Maybe what I actually want is to not relive all of that, but see it again. In the beginning, hearing “I love you” was the biggest thrill there ever was. I remember how I felt, but I never got to see how I reacted. I want to see his face again on that evening not long after we started going out when I said, “I think I wanna have sex with you.” I want to look at us being fidgety around each other when we started dating and had to keep it a secret until we “saw where it went” because we were in a close-knit theater group and didn’t want everyone to know yet.

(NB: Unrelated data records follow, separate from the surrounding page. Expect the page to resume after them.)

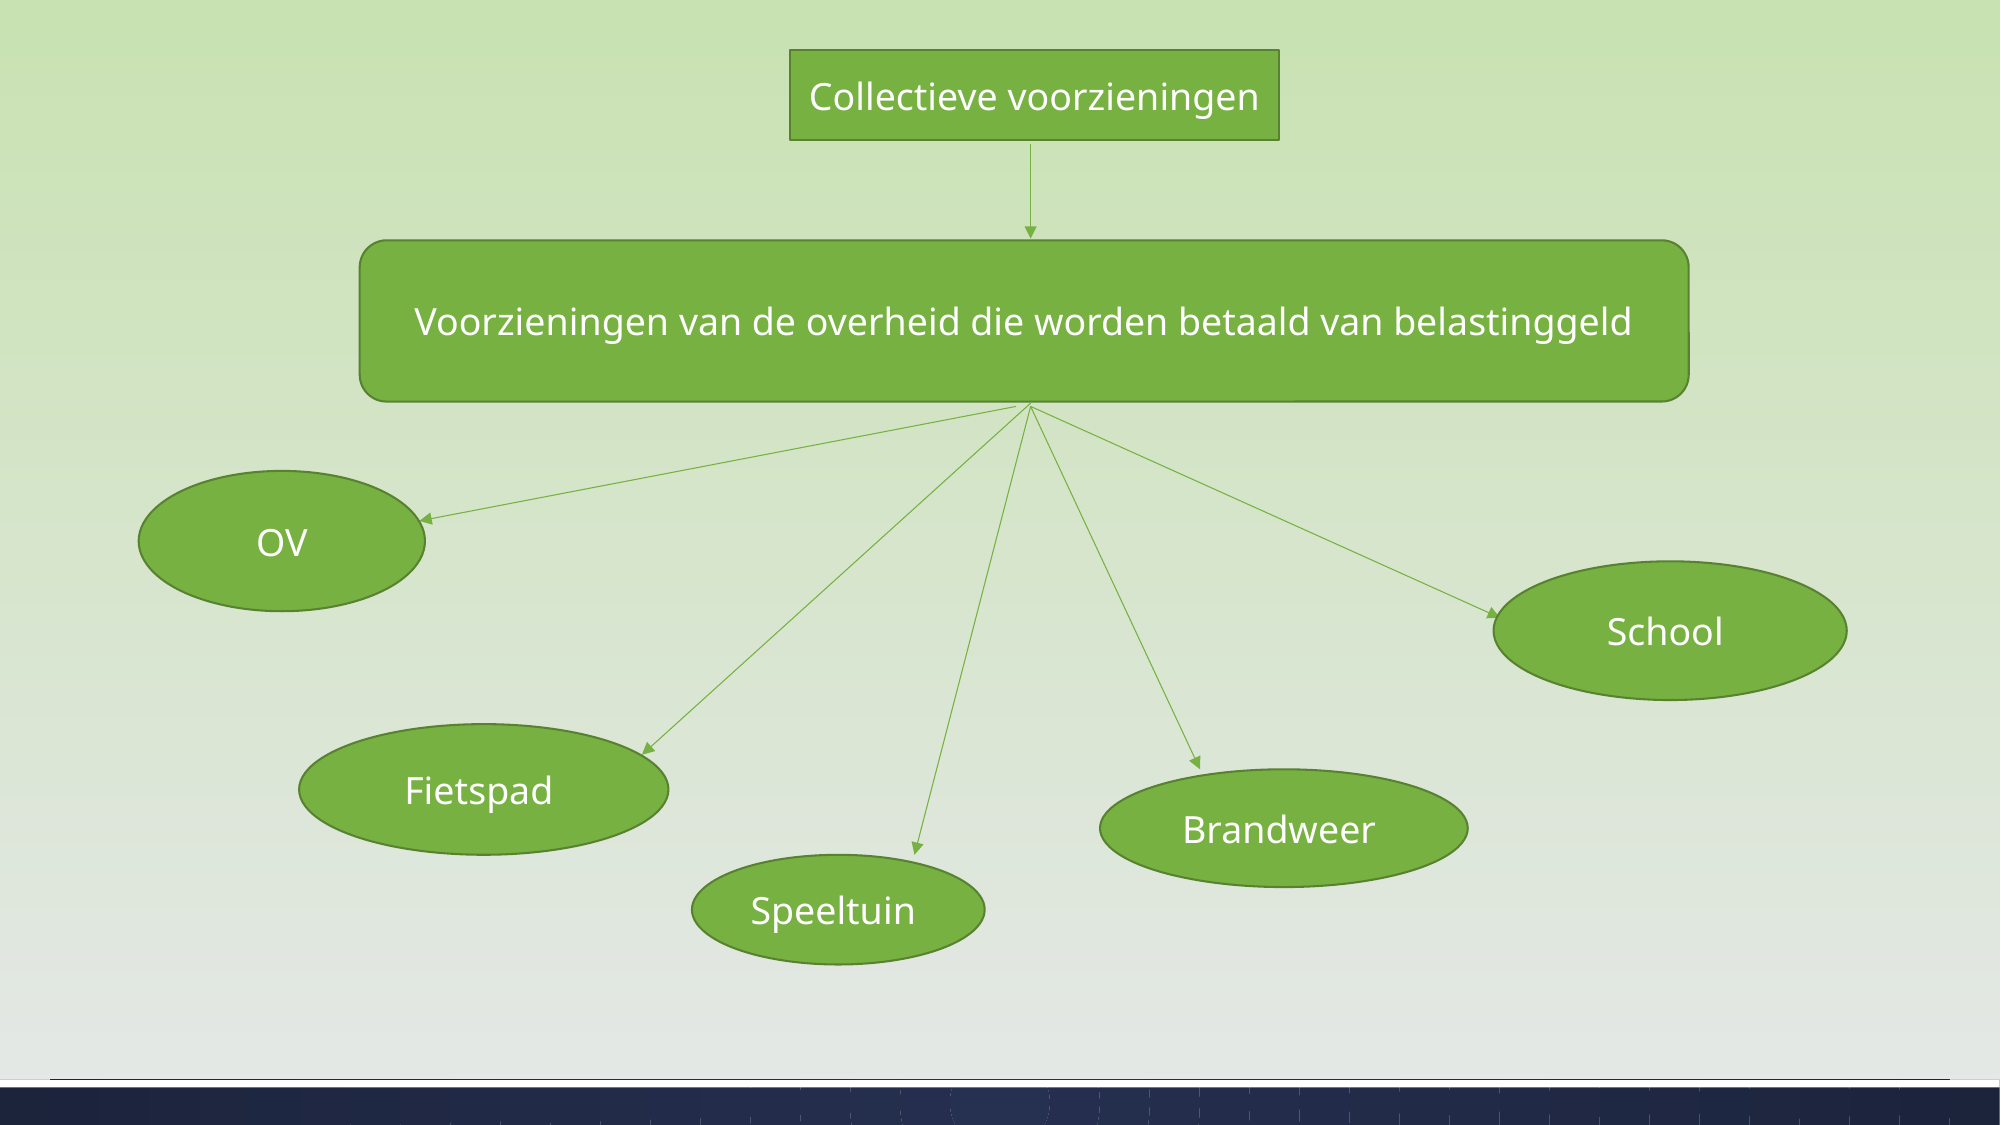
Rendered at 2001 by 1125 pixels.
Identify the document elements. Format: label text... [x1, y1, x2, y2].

text_box Brandweer [1098, 768, 1469, 889]
text_box Collectieve voorzieningen [789, 49, 1280, 141]
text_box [1030, 406, 1500, 618]
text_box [1030, 618, 1200, 770]
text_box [641, 403, 1031, 755]
text_box Fietspad [298, 723, 670, 856]
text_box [914, 406, 1031, 855]
text_box OV [137, 469, 426, 613]
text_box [419, 406, 641, 521]
text_box Speeltuin [690, 853, 986, 966]
text_box Voorzieningen van de overheid die worden betaald van belastinggeld [358, 239, 1690, 403]
text_box School [1492, 560, 1848, 702]
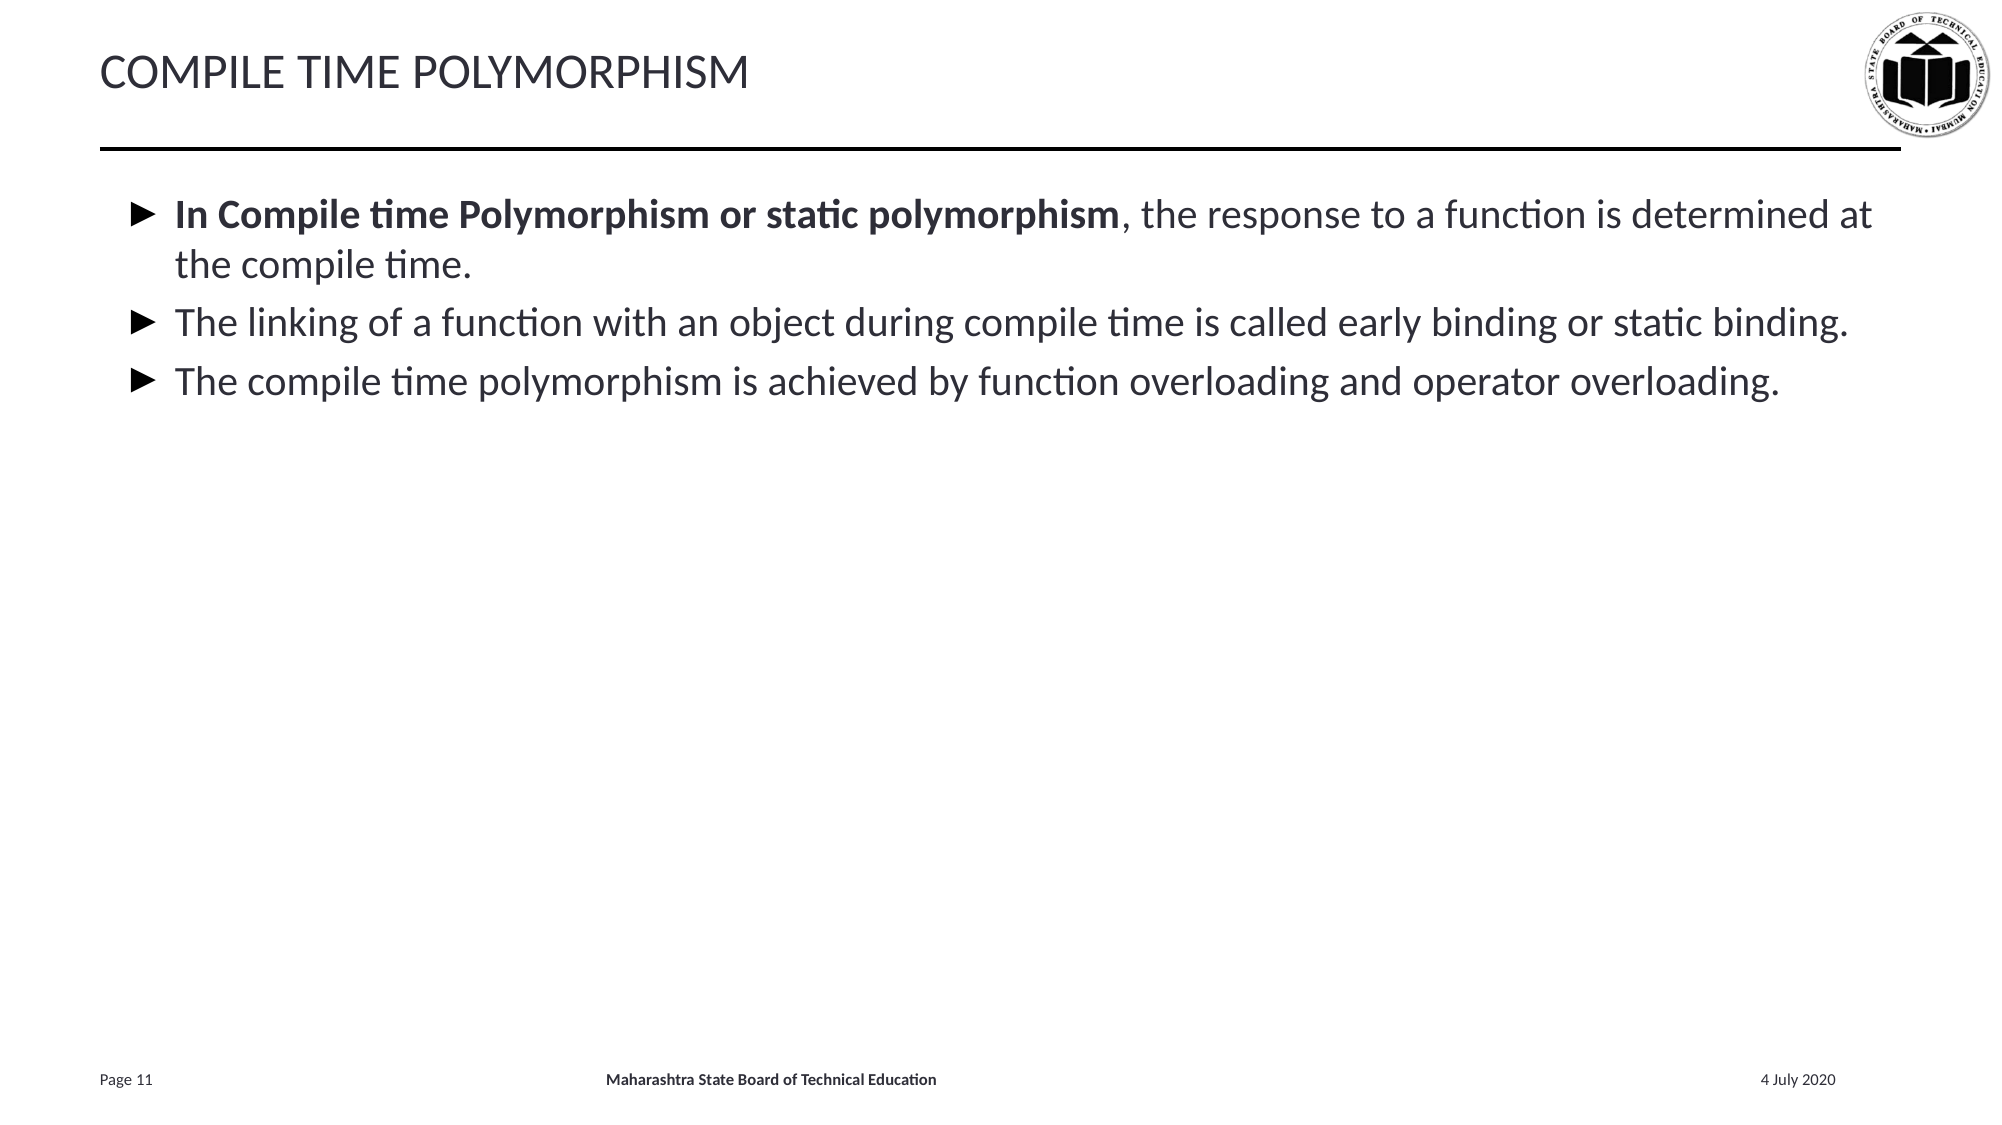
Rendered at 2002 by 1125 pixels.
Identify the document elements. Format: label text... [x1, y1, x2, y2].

I will always want to go back to our wedding because it actually was a perfect day with all the right people and all the right music.

And yet.

Even though I do love where we are right now, I worry about living in the past too much. What is it doing to our present? What will it do to our future?

I’m not sure. But when I find myself longing for those balmy, halcyon days of the past, I look around at what we have now, and I think about how comfortable we are together. Some people are afraid of feeling “too comfortable” because that means their relationship is stale or boring. But really, I think it is exciting to be so much in love with someone who you feel comfortable, safe, secure. It’s thrilling knowing that even if things didn’t work out, I would always still have a friend in him. I know I would, but trying to explain why is a whole different essay.

To my partner: You have to trust me. You have to trust that even though I talk about what it used to be like, I still love us Now. When I say, “Remember that time when…” and you don’t, it’s okay, because all I did at the beginning of our relationship was journal. I wrote everything down, tried to figure everything out. I still do. I still am.